Adding a System Call to the Linux Kernel
These are mostly notes for myself.
This blog describes adding a new system call for debugging/experimental purposes.
For a thorough explanation and walkthrough of adding a new system call, read the official kernel documentation here: Adding a New System Call. The official documentation details how to make the new syscall optional, adding fallback stub implementations, recommendations for backwards compatability, testing, and more.
Setup
See this previous post: Building and Running the Linux Kernel.
Syscalls
Several files need to be updated to add a new syscall:
new/path/to/implementation
- Syscall function implementation- If the implementation location is a new file/directory, a few Makefile changes are needed too
include/linux/syscalls.h
- Function prototype- Generic and architecture-specific system call tables:
include/uapi/asm-generic/unistd.h
- Generic syscall table in the user-space APIarch/x86/entry/syscalls/syscall_64.tbl
- Architecture-specific syscall table
Function Implementation
First, create a new directory with its own Makefile
and a hello_world.c
:
# from the root of the linux source tree
mkdir hello_world
touch hello_world/{Makefile,hello_world.c}
Add this to the Makefile
:
obj-y := hello_world.o
Details on Linux Makefiles
In hello_world/hello_world.c
, define the new system call implementation with the
SYSCALL_DEFINE<N>
macro, where the N
is the number of arguments the
syscall accepts:
#define pr_fmt(fmt) KBUILD_MODNAME ": " fmt
#include <linux/syscalls.h>
SYSCALL_DEFINE2(hello_world, const char*, message, unsigned long, len) {
char *kmessage;
int res;
if (len > 0x1000) {
pr_err("User message length was unreasonably long\n");
return -EINVAL;
}
kmessage = kzalloc(len + 1, GFP_KERNEL);
if (!kmessage) {
pr_err("Failed to allocate %08lux bytes\n", len + 1);
return -ENOMEM;
}
res = copy_from_user(kmessage, message, len);
if (res) {
return -EFAULT;
}
pr_info("IN HELLO WORLD! Message: %s\n", kmessage);
return 0;
}
A few things to note about this code:
- You ABSOLUTELY SHOULD NOT directly access user memory! Use the
copy_from_user
/copy_to_user
/get_user
/put_user
functions. - Allocating memory in linux can be done with a variety of calls. It’s worth reading through the official Memory Allocation Guide in the linux kernel documentation.

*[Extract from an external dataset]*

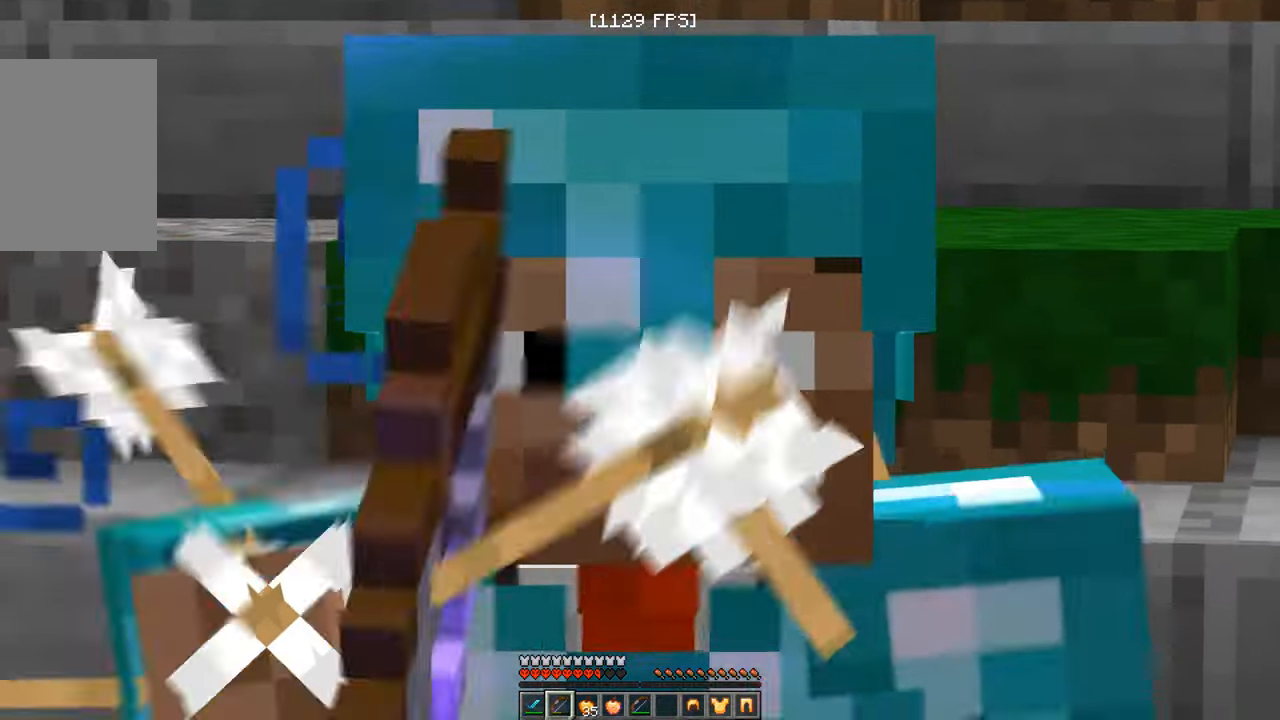
{"keys": [], "mouse": [], "events": [[250, "mouse_left", "up"]]}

- Return values are the negative value of error codes, or
0
for success. pr_<LOG_LEVEL>(...)
functions are macros that wrap theprintk(KERN_<LOG_LEVEL> ...)
functions. See Message logging with printk for details.
Function Prototype
The function declaration itself lives in include/linux/syscalls.h
:
asmlinkage long sys_hello_world(const char* message, unsigned long len);
This is the main entrypoint for the new system call. These are always prefixed
by sys_
.
System Call Table
Both a generic syscall table (include/uapi/asm-generic/unistd.h
) and
architecture-specific syscall tables exist (arch/x86/entry/syscalls/syscall_64.tbl
).
The syscall should be added to both the generic table, and all architectures that
should support it.
Changes to the generic syscall table (don’t forget to increment __NR_syscalls
!):
diff --git a/include/uapi/asm-generic/unistd.h b/include/uapi/asm-generic/unistd.h
index 1c48b0ae3ba3..395bd563d6f2 100644
--- a/include/uapi/asm-generic/unistd.h
+++ b/include/uapi/asm-generic/unistd.h
@@ -886,8 +886,11 @@ __SYSCALL(__NR_futex_waitv, sys_futex_waitv)
#define __NR_set_mempolicy_home_node 450
__SYSCALL(__NR_set_mempolicy_home_node, sys_set_mempolicy_home_node)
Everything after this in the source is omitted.